RECORDS FOR PROCESSING:
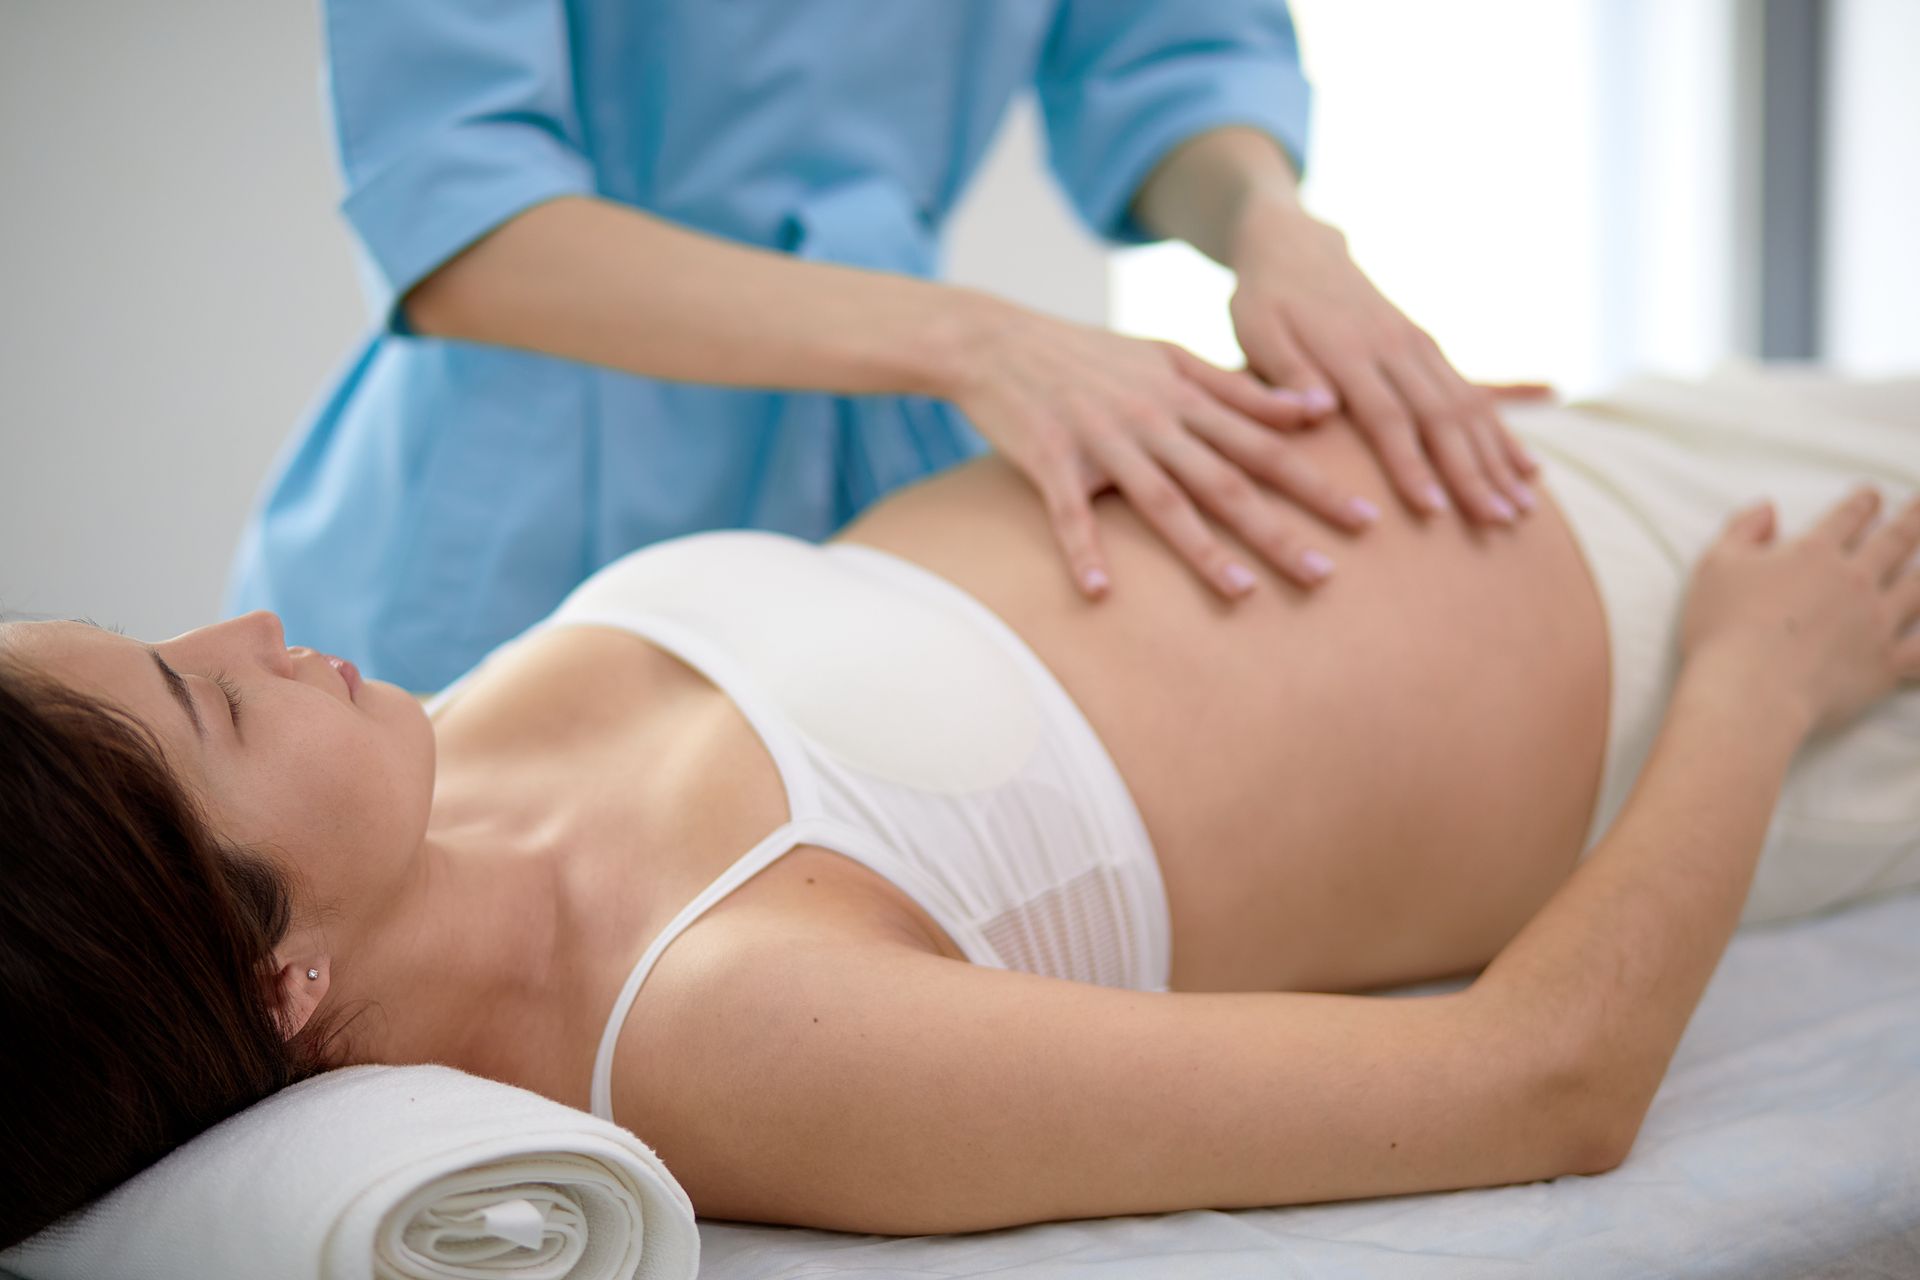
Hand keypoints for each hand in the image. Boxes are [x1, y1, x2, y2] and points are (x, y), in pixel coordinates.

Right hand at [946, 301, 1380, 600]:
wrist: (998, 341)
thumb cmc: (1089, 355)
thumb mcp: (1169, 358)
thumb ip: (1238, 388)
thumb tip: (1313, 409)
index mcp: (1186, 396)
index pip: (1267, 445)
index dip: (1317, 483)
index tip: (1366, 518)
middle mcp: (1154, 419)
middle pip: (1228, 481)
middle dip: (1281, 529)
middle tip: (1327, 576)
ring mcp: (1102, 440)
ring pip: (1163, 501)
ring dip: (1204, 550)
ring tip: (1243, 593)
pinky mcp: (1050, 459)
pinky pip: (1070, 513)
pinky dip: (1083, 551)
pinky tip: (1099, 593)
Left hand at [1227, 198, 1541, 526]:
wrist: (1297, 246)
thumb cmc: (1266, 300)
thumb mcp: (1258, 330)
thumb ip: (1287, 373)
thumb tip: (1318, 412)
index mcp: (1350, 349)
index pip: (1388, 417)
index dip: (1412, 465)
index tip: (1433, 509)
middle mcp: (1396, 345)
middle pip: (1442, 417)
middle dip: (1473, 472)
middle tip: (1498, 522)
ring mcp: (1418, 344)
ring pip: (1468, 406)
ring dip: (1497, 458)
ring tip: (1523, 508)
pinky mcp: (1429, 347)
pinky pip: (1475, 391)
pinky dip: (1502, 431)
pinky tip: (1526, 467)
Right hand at [1681, 489, 1919, 735]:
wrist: (1749, 691)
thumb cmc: (1723, 629)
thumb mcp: (1714, 566)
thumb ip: (1742, 529)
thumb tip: (1767, 508)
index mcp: (1814, 553)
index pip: (1847, 517)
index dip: (1862, 503)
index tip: (1872, 494)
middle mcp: (1855, 580)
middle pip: (1896, 540)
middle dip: (1913, 519)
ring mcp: (1877, 621)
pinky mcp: (1886, 663)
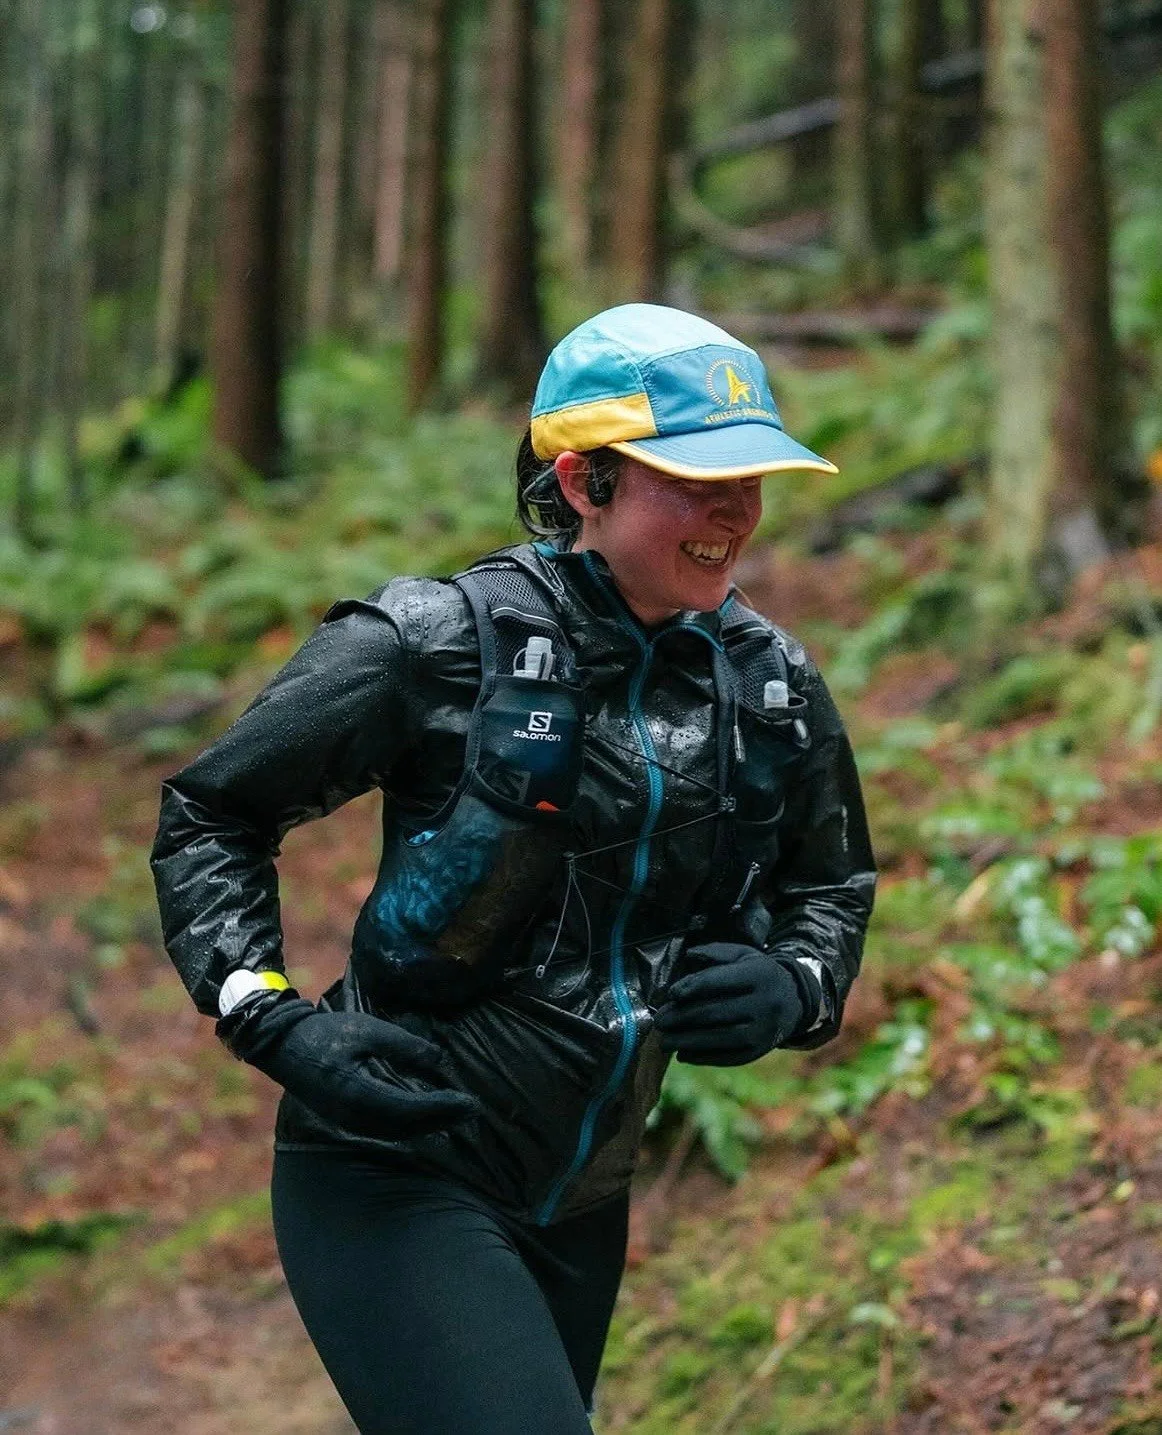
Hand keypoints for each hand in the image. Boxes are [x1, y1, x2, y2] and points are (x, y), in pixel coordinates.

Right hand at [223, 995, 479, 1138]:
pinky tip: (430, 1117)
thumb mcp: (369, 1030)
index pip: (410, 1109)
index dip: (442, 1108)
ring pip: (398, 1133)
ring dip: (431, 1126)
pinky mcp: (347, 1120)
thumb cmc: (326, 1033)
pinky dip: (413, 1126)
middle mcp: (354, 1117)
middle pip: (408, 1127)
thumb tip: (441, 1061)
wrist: (284, 1046)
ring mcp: (349, 1122)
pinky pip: (387, 1130)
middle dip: (443, 1120)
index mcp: (358, 1093)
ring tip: (459, 1114)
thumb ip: (406, 1047)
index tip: (469, 1102)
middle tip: (473, 1109)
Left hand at [654, 942, 820, 1065]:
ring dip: (688, 1041)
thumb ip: (715, 953)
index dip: (693, 987)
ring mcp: (763, 1030)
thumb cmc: (756, 973)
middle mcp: (764, 1004)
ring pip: (721, 1038)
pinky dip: (703, 1058)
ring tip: (664, 1042)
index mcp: (759, 975)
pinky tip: (683, 1054)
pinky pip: (729, 1057)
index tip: (672, 993)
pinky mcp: (760, 1050)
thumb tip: (688, 957)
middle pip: (717, 1013)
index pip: (721, 981)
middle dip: (683, 1018)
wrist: (792, 1000)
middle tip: (660, 1021)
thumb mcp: (742, 954)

WHAT THIS TASK INVOLVES:
Your copy should consist solely of the lines from the line containing "middle mcp: (1855, 580)" through the last line of the records above, reproduced exactly, with the pictures left out.

ANSWER SPACE:
middle mcp: (1855, 580)
middle pip: (1896, 540)
middle dip: (1913, 519)
ring mcp: (1877, 621)
pinky mcp: (1886, 663)
Hand keypoints for each hand in the image. Boxes are [x1, y1, x2, y2] and points are (x, y), in pixel coordinates.

Right hand at [223, 995, 479, 1138]:
pinky tip: (430, 1117)
thumb mcp: (369, 1030)
index pip: (410, 1109)
index dip: (442, 1108)
ring pip: (398, 1133)
ring dip: (431, 1126)
pinky mcp: (347, 1120)
thumb cmc: (326, 1033)
pinky dip: (413, 1126)
middle mcp: (354, 1117)
middle pip: (408, 1127)
thumb tip: (441, 1061)
wrist: (284, 1046)
ring mcp: (349, 1122)
pinky pip: (387, 1130)
middle dip: (443, 1120)
index mcp: (358, 1093)
ring tip: (459, 1114)
thumb ip: (406, 1047)
index tip: (469, 1102)
middle tip: (473, 1109)
Left hand at [654, 942, 820, 1065]:
ring dip: (688, 1041)
thumb ip: (715, 953)
index dip: (693, 987)
ring mcp: (763, 1030)
thumb cmc: (756, 973)
middle mcp: (764, 1004)
ring pip: (721, 1038)
pinky dip: (703, 1058)
ring tip: (664, 1042)
index mcp: (759, 975)
pinky tip: (683, 1054)
pinky pip: (729, 1057)
index tip: (672, 993)
pinky mcp: (760, 1050)
thumb tip: (688, 957)
middle pip: (717, 1013)
index pip: (721, 981)
middle dip: (683, 1018)
wrist: (792, 1000)
middle tip: (660, 1021)
thumb mcp: (742, 954)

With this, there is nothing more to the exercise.